The society we live in describes a hero as a man who is pursuing freedom. He wishes, above all else to be free. Free from norms, free from financial bindings, free from the opinion others have of him and free from the demands of the life he’s bound to live. He aims to attain that freedom by being successful. The world is somewhat generalized, but you get what I mean.
If he’s successful, he’ll have enough to spend; he can disregard the opinions of others without any ensuing criticism. If he’s free from the societal norms, he can be a hippie or a scientist working day and night in his lab and come up with the most groundbreaking discovery. In this society, a man is an agent of change, looking to be free from the petty demands of this life so he can be the hero he was meant to be.
The same society perceives the institution of marriage very differently for both men and women. A man can only be someone’s hero if he’s free from the vows he’s made to his betrothed. He needs to be free to be able to do all that the world can demand of him. The woman, however, is a heroine only when she can bind a man to herself. Curtail his freedom.

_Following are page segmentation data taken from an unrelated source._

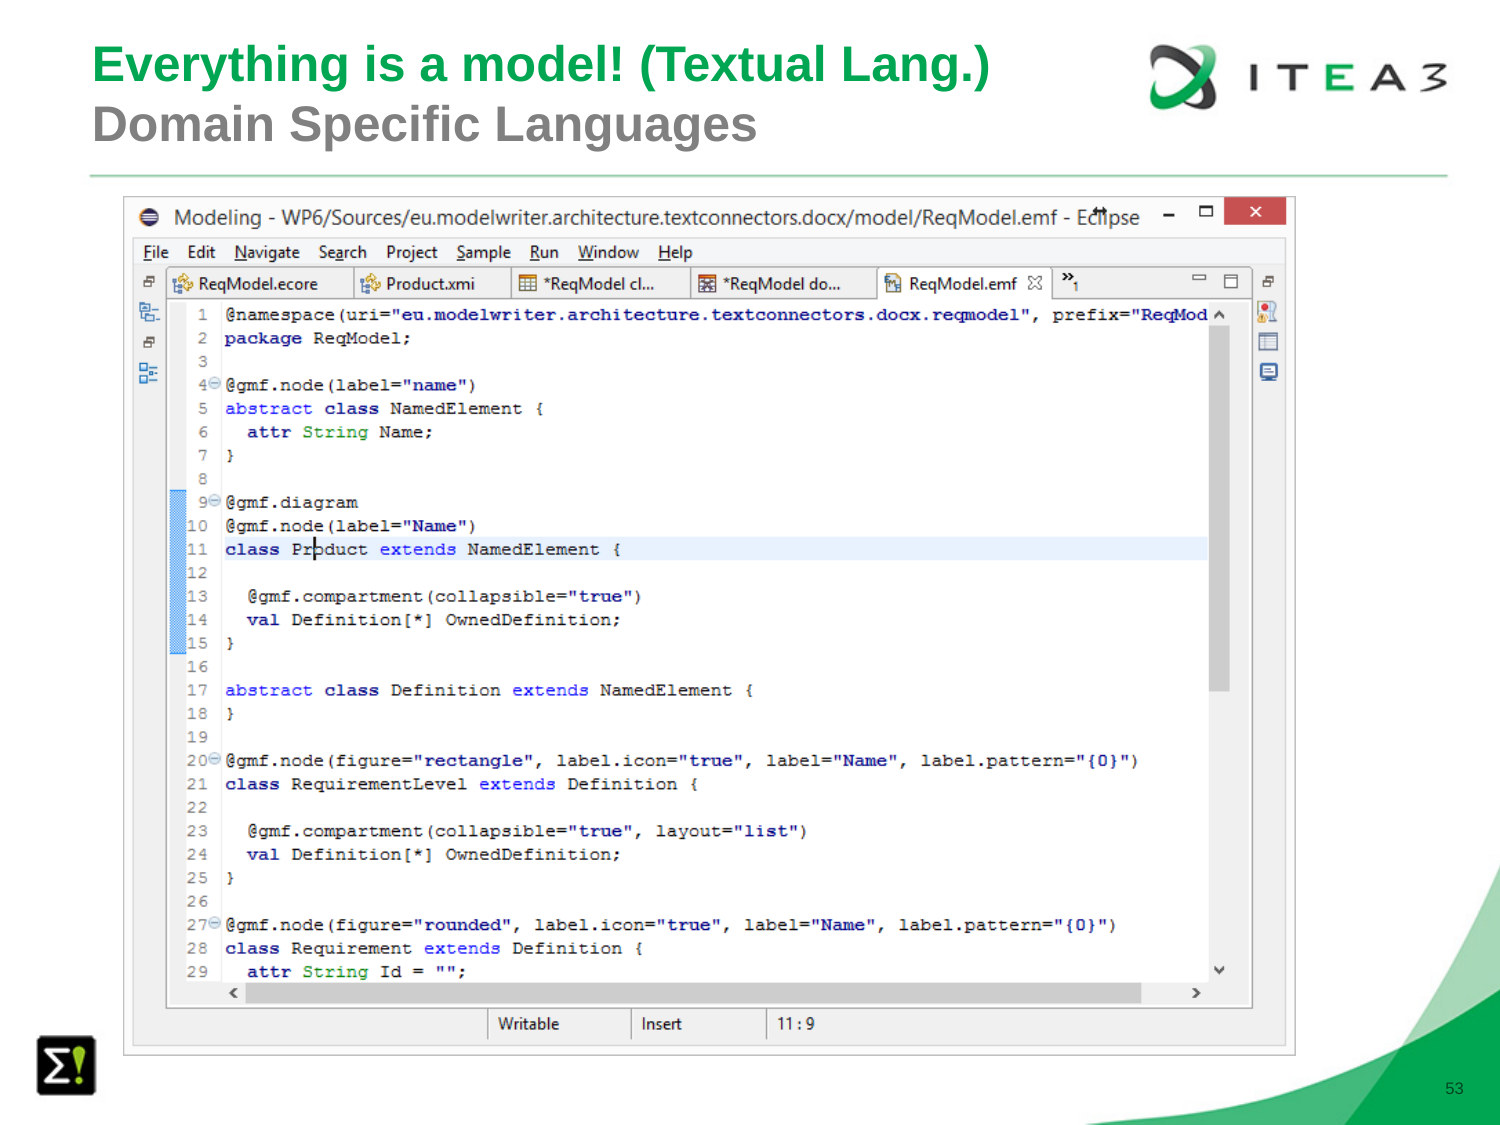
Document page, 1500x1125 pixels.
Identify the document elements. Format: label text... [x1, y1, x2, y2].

picture [0, 0, 1500, 1125]
title Everything is a model! (Textual Lang.) Domain Specific Languages [76, 23, 1099, 160]
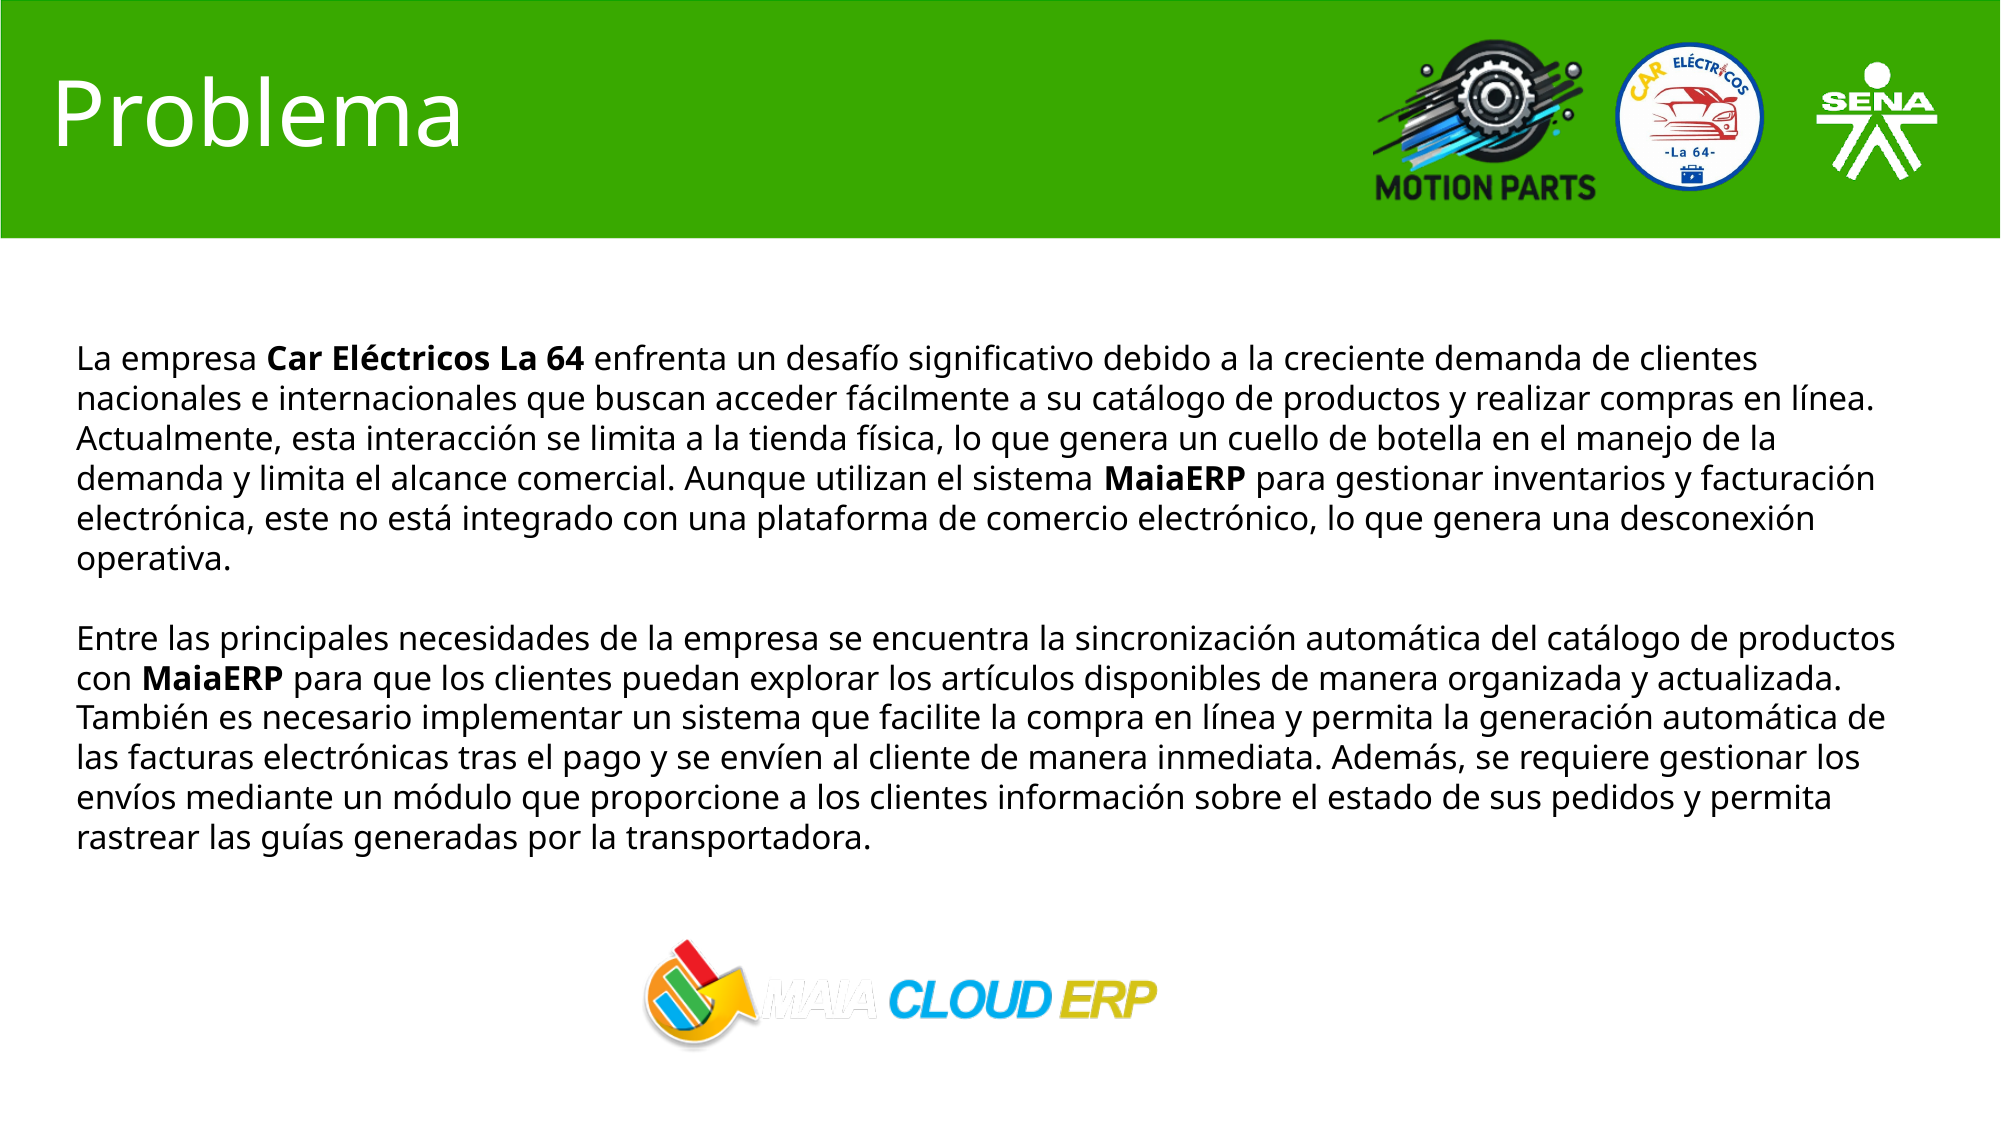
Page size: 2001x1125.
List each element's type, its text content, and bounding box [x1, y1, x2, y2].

Disrupt his journey towards being a hero.
So, essentially, we see men aiming to be free from the bond of holy matrimony, whereas women are forever looking to be married.
However, the question that follows these ideals is one that demands some thought, at the very least. What becomes of the man when he’s removed from the husband?
Does the man sacrifice his destiny to be a hero after he’s married? And are all men reduced to be just like all other husbands?
A popular cliché terms divorce as a natural way of ‘recycling husbands’ as if it’s a valid argument that men are nothing when they’re husbands. They need to be recycled after undergoing the process of divorce.
There was once a chain letter discussed in the
NY Times that read as follows:
“This chain letter was started by a woman like yourself in hopes of bringing relief to tired, discontented women. Unlike most chain letters, this does not cost anything. Just send a copy to five of your female friends who are equally tired, then bundle up your husband and send him to the woman at the top of the list. Then add your name to the bottom. When your name comes to the top, you will receive 16, 748 men, and some of them are dandies, I assure you.”
This excerpt shows how married men are perceived in the society as some object that can be traded or sent around while women get newer samples of the same species. They try on different husbands unless they find the perfect one. Very different from a man who’s unmarried. He’s the heartbeat of both males and females; he can be their hero, their messiah. However, is a married man just some neutered creature that’s fixed into his position as a husband, destined to fulfill his responsibilities and nothing more?
The society we live in looks for men that are devoted and genuine to their better halves, but a contrary narrative is built up at dire times such as a divorce. Then he’s nothing but a sucker who’s annoying and horrifying, somebody that needs to be kicked out of your life and he is not worthy of living with.
Rodney Dangerfield once mentioned how he was doing okay when his wife limited their sex life to only once a month. And he goes on to mention that when he told his wife he was seeing someone else, she told him the truth. She was seeing a psychologist, two accountants, and a mechanic. Great! It is what the right husband is supposed to do. Understand. It is because he’s just a husband. Has he lost his identity as a man altogether?
The idea of a good husband is a man wearing an apron, working in the kitchen. I’m not saying he shouldn’t do the dishes. However, doing the dishes doesn’t mean he ought to be reduced to just a domesticated kitchen hero.
You’d have heard the phrase “that’s no lady, that’s my wife,” but never have we heard the opposite. Nobody cares to say, “that’s no man, that’s my husband.” Maybe it’s true. The Western culture only dislodges a man’s masculinity after marriage.
Maybe it’s easy to assume a person ceases to become a man after the wedding. His masculinity is now swapped for domesticity. Now he should be clad in aprons instead of his usual suits. Becoming a bride is supposedly the final crowning ceremony of womanhood. It is seen as the validation of society for a woman’s femininity. However, becoming a husband is presumed to be the annulment of manhood. The ritual of domestication of men disrupts the final hero image of a man. It destroys the man’s wish to be ‘free.’
Men are deprived of their male privilege after marriage. They are no more exotic; they are simply domestic husbands. And sadly, the society, both men, and women approve more of men who are free from the bond of marriage.
In a recent study, both males and females rated married men less highly regarding ‘absolute masculinity,’ ‘intellectual achievement’ and ‘creativity.’
Whatever can be extracted from this study can be applied quickly to the narratives we hear every day. The married man is perceived as one who is devalued. He’s not worth the effort, not worth the pursuit. He’s swapped his exoticness for domestication. He’s not worthy of your time.
The question remains, is this how we should perceive the man in our society?